As well as visiting the young carers groups, Ivin spent time with Carers Trust which provides assistance and regular meetings so unpaid carers can get a break from their caring duties, meet other caregivers and be signposted to relevant support.


"For one of my grandchildren, my mum knit this octopus with spiral tentacles. I can’t believe it when I go to my son’s house and look at that. She did that three and a half years ago, she can’t do anything now." Sue.


Ivin found just how much carer valued this respite, even if it's a few hours a week.

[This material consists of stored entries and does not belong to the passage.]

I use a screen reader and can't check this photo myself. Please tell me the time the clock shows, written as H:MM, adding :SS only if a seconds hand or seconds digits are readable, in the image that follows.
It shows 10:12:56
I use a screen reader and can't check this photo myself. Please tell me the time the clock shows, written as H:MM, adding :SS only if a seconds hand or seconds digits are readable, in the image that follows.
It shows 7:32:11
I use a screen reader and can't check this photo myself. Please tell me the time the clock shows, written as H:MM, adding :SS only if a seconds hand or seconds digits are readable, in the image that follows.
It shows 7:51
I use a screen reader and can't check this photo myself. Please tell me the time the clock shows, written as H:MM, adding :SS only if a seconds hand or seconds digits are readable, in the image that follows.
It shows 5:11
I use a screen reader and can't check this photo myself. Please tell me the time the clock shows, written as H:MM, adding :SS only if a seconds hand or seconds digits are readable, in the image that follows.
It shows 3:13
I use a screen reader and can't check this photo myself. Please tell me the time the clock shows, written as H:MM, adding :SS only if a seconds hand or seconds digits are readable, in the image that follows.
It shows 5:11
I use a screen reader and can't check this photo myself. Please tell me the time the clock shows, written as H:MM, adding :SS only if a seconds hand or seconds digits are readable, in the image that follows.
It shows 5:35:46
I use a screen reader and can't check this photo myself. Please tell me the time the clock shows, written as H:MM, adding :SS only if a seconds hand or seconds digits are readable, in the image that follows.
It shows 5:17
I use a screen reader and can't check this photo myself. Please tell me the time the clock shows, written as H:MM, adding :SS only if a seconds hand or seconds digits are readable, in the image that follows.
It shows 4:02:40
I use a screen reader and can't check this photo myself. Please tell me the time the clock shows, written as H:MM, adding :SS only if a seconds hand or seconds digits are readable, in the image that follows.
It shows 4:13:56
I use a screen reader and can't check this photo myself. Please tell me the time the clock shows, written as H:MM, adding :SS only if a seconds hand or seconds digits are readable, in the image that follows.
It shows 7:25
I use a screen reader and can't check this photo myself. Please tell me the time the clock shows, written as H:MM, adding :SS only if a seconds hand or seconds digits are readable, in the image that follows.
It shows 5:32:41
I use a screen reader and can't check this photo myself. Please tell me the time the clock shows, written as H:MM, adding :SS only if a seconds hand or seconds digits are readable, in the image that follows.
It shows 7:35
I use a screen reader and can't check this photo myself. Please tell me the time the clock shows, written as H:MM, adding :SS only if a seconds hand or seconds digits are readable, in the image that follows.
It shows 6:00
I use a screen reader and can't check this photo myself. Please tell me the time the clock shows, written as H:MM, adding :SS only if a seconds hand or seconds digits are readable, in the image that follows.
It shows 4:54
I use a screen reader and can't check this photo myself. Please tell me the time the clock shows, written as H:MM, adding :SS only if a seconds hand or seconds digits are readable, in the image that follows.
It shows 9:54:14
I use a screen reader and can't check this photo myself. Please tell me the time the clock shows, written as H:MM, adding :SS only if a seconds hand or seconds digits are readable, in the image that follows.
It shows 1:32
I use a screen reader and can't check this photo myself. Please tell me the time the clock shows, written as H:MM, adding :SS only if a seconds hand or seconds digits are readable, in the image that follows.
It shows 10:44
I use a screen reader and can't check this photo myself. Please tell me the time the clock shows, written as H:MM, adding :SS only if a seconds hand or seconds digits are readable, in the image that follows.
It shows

“Carers can become unwell, unhappy or isolated because they are so burnt out from caring for a loved one,” he says. "It can be a very isolating situation because the person you're caring for is so dependent on you. This can prevent you from living your own life, it can make it very difficult to 'switch off' and relax.”


"It feels like we're almost forgotten – before Covid, during Covid and after Covid. We're like a secret army of people and there's millions of us. And we're doing this very valuable work because we want to, often because we have no choice and because it matters."


The extent to which carers are undervalued is one thing that really struck Ivin.


"Often they don't get the full support they require," he says. "Often carers don't realise the support they're entitled to - particularly when they begin to care. Sometimes they don't even realise they are a carer. They just see it as helping a family member."


"Being a carer of someone with Alzheimers is the most challenging experience I have ever had to deal with. I do find it stressful, it affects my health as well. There are moments, though, where we have some quite nice times. We’ve been married for 50 years. He was really nice last night, he said, 'Thank you for all you’re doing and I do love you.' Things like that which he doesn’t say very often, but it is nice to hear him say it." Jilly.